Look at the photos above. Do you or your client have a posterior mass or swelling along side the achilles, medially or laterally ? Are you a rare bipedal mammal or do you have a lipoma, hemagioma or even sarcoma ?  Perhaps it is a swollen achilles ? Are there nodular densities in the achilles tendon proper that might suggest micro tears ? Are the regional busae swollen ? Those are all logical first steps, but maybe it is just a rarity, a more common unicorn of lower limb anomalies (10% incidence), the “accessory soleus”.

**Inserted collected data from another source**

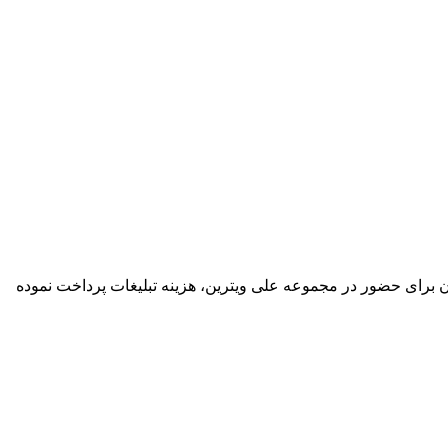
گان برای حضور در مجموعه علی ویترین، هزینه تبلیغات پرداخت نموده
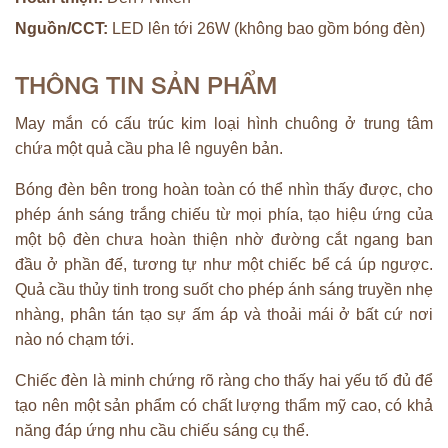
Nguồn/CCT:
LED lên tới 26W (không bao gồm bóng đèn)
THÔNG TIN SẢN PHẨM
May mắn có cấu trúc kim loại hình chuông ở trung tâm
chứa một quả cầu pha lê nguyên bản.
Bóng đèn bên trong hoàn toàn có thể nhìn thấy được, cho
phép ánh sáng trắng chiếu từ mọi phía, tạo hiệu ứng của
một bộ đèn chưa hoàn thiện nhờ đường cắt ngang ban
đầu ở phần đế, tương tự như một chiếc bể cá úp ngược.
Quả cầu thủy tinh trong suốt cho phép ánh sáng truyền nhẹ
nhàng, phân tán tạo sự ấm áp và thoải mái ở bất cứ nơi
nào nó chạm tới.
Chiếc đèn là minh chứng rõ ràng cho thấy hai yếu tố đủ để
tạo nên một sản phẩm có chất lượng thẩm mỹ cao, có khả
năng đáp ứng nhu cầu chiếu sáng cụ thể.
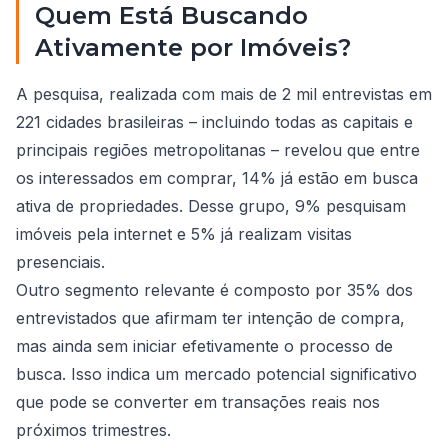
Quem Está Buscando
Ativamente por Imóveis?
A pesquisa, realizada com mais de 2 mil entrevistas em
221 cidades brasileiras – incluindo todas as capitais e
principais regiões metropolitanas – revelou que entre
os interessados em comprar, 14% já estão em busca
ativa de propriedades. Desse grupo, 9% pesquisam
imóveis pela internet e 5% já realizam visitas
presenciais.
Outro segmento relevante é composto por 35% dos
entrevistados que afirmam ter intenção de compra,
mas ainda sem iniciar efetivamente o processo de
busca. Isso indica um mercado potencial significativo
que pode se converter em transações reais nos
próximos trimestres.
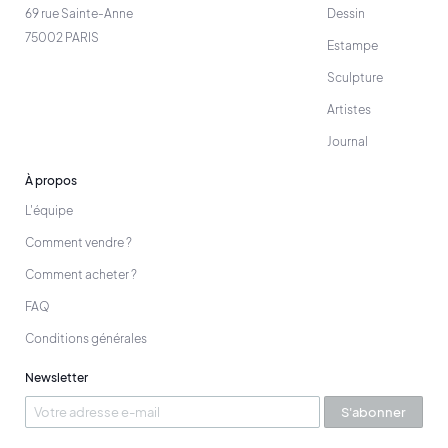
69 rue Sainte-Anne
Dessin
75002 PARIS
Estampe
Sculpture
Artistes
Journal
À propos
L'équipe
Comment vendre ?
Comment acheter ?
FAQ
Conditions générales
Newsletter
S'abonner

When an accessory soleus muscle is present a soft-tissue mass appears bulging medially between the distal part of the tibia and the Achilles tendon. This apparent “swelling”, may be entirely symptom free because it is merely an anatomic variant.  However, variants can become a problem when they impair stability or mobility or when they become irritated because of the same issues elsewhere.  This muscle has its own individual tendon slip onto the calcaneus anteromedial to the Achilles insertion.  This entity is not always painful or symptomatic but it can be expressive during exercise in some clients.  When they present clinically symptomatic one must rule out pathomechanics of the foot, ankle or lower kinetic chain.  The appearance of the assessory soleus is easily diagnostic on CT and MRI imaging. Some sources recommend fasciotomy or excision of the accessory muscle, clearly radical initial measures, but most of the time they can be quieted by resolving the pathomechanics that have allowed this previously quite clinical entity to become symptomatic. If the problem is just recently symptomatic, it is likely not the problem, rather the environment (workout changes, shoe changes, tissue length-tension relationship changes, mobility or stability changes etc) has changed and put a demand on the area and created once quiet tissues to complain.

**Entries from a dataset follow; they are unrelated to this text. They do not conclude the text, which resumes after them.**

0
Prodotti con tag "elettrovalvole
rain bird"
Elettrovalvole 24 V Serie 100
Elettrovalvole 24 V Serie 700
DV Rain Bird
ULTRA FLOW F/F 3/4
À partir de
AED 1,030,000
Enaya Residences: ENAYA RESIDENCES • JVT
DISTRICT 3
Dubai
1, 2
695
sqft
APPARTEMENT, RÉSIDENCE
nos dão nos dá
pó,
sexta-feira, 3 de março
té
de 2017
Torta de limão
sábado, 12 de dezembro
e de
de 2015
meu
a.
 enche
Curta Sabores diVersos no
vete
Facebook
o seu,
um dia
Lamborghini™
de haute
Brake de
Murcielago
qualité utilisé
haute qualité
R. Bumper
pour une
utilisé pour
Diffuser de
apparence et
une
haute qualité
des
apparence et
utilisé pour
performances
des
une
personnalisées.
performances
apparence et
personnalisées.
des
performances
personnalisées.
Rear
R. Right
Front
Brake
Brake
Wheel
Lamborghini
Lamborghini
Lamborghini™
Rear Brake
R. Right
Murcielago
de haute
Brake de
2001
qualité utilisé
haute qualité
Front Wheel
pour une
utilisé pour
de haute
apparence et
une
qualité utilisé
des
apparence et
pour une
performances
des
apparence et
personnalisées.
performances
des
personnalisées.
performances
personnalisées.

First one must rule out the nasties, as we eluded to earlier (lipoma, hemagioma, synovial sarcoma etc) and then rule out the complainers (busae, tendonopathies etc) and then look at mobility and stability deficits/challenges. Once all of the more likely suspects have been ruled out, it is time for considering unicorns.

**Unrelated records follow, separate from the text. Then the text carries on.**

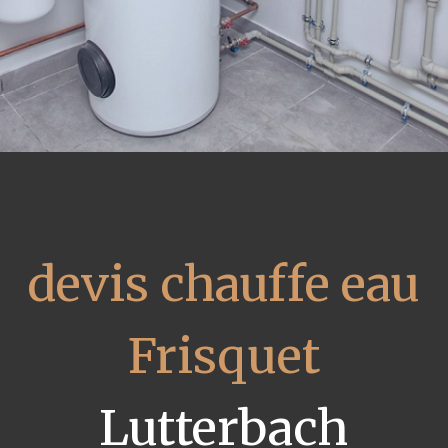
devis chauffe eau
Frisquet
Lutterbach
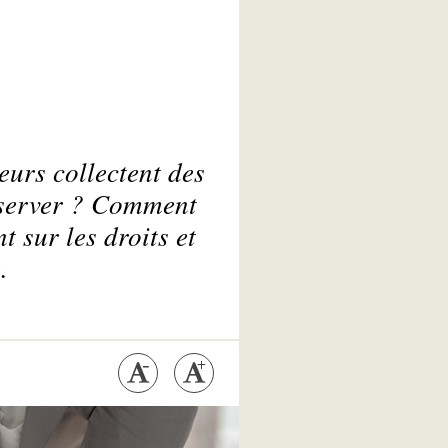
eurs collectent des
onserver ? Comment
t sur les droits et
.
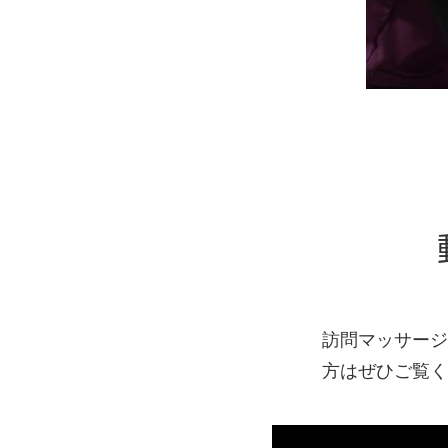
訪問マッサージ
方はぜひご覧く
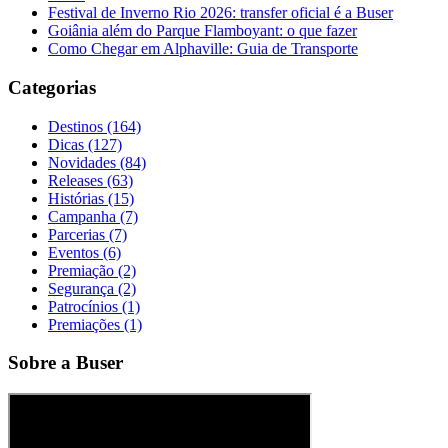
Festival de Inverno Rio 2026: transfer oficial é a Buser
Goiânia além do Parque Flamboyant: o que fazer
Como Chegar em Alphaville: Guia de Transporte
Categorias
Destinos (164)
Dicas (127)
Novidades (84)
Releases (63)
Histórias (15)
Campanha (7)
Parcerias (7)
Eventos (6)
Premiação (2)
Segurança (2)
Patrocínios (1)
Premiações (1)
Sobre a Buser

Here are some thoughts. On heel rise does the soft tissue mass become firm as in a muscular contraction would become firm ? After all, it is a soleus component and can act as an ankle plantarflexor of the ankle. Or it is merely firm on forced dorsiflexion because the achilles is drawn firm and tight against the posterior tibia thus medially displacing the soft tissue into a smaller more compacted area? Is the area painful on running ? Jumping? Starts and stops ? Only painful during rest, going up stairs, down stairs, only biking, swimming ? One can see that an understanding the mechanics of an area and how to challenge that area to your diagnostic advantage can help you tease out many of the considerations above.  In this day and age, we always have imaging to fall back on, but remember, imaging is a static picture in a moment of time in an unloaded unfunctional posturing. You will treat your client and their problem, not the imaging. If they in fact do turn out to have an accessory soleus that is inflamed on imaging, you still have to figure out why it has suddenly become cranky and painful. The bottom line is that many people with a painful accessory soleus are coming to you because something they have done, or are doing, or are  compensating around is causing a change in mechanics that is bothering the tissue.  This is where your knowledge of the kinetic chain and foot types, shoe types (see our National Shoe Fit program review here) and gait biomechanics can be invaluable.  Figuring out these issues should be your first line of intervention, and then confirmation on imaging can truly be valuable. 

The accessory soleus, is a more common entity in primates. Is this further proof we used to have tails and swing from trees ? Maybe not, but it is still fun to think about though.